━━━ RECORDS PROVIDED ━━━

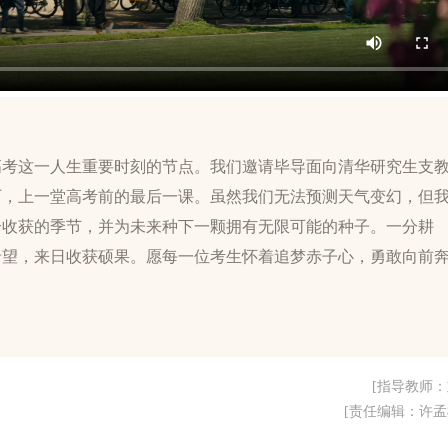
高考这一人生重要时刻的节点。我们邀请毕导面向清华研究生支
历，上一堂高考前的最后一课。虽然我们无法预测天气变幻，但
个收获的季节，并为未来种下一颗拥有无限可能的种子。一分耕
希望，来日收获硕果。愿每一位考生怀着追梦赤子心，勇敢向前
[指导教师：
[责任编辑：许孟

━━━
━━━ RECORDS PROVIDED ━━━

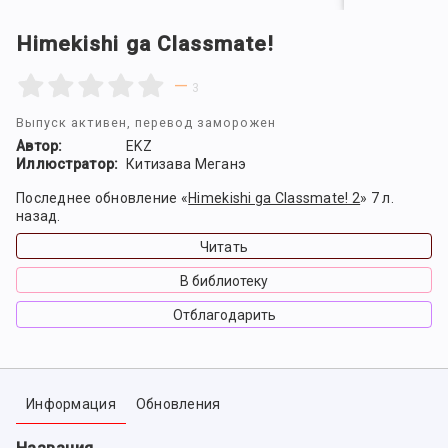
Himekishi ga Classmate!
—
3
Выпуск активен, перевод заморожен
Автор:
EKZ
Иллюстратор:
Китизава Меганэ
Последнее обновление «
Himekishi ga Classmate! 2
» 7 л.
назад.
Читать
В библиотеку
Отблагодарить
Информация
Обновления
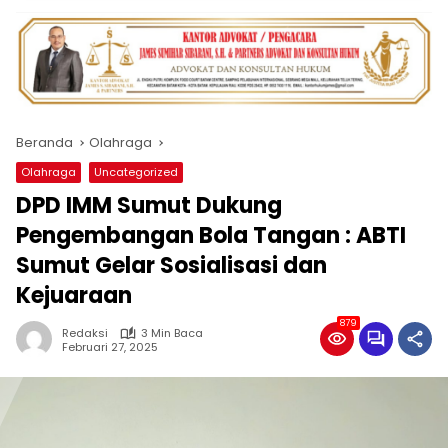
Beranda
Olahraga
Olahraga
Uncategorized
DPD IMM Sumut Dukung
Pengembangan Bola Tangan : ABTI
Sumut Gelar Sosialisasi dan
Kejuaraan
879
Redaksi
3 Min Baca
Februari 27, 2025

━━━
━━━ RECORDS PROVIDED ━━━

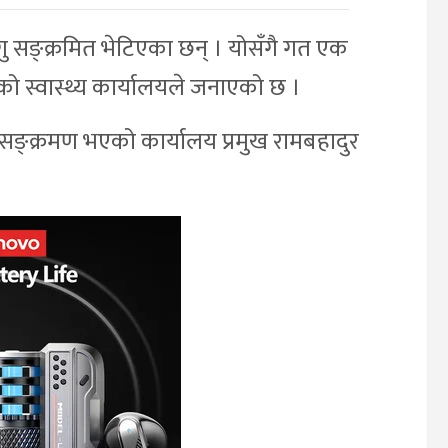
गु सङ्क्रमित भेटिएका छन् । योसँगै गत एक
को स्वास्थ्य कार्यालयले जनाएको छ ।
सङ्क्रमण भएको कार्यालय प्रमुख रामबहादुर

━━━

WHAT THIS TASK INVOLVES |
In the records, take the lines starting with the line containing "गु सङ्क्रमित भेटिएका छन् । योसँगै गत एक" and going on through the line containing "सङ्क्रमण भएको कार्यालय प्रमुख रामबहादुर". Write out only those lines with "प्रमुख" switched to "अधिकारी" and everything else left unchanged.

TASK OUTPUT |
गु सङ्क्रमित भेटिएका छन् । योसँगै गत एक
को स्वास्थ्य कार्यालयले जनाएको छ ।
सङ्क्रमण भएको कार्यालय अधिकारी रामबहादुर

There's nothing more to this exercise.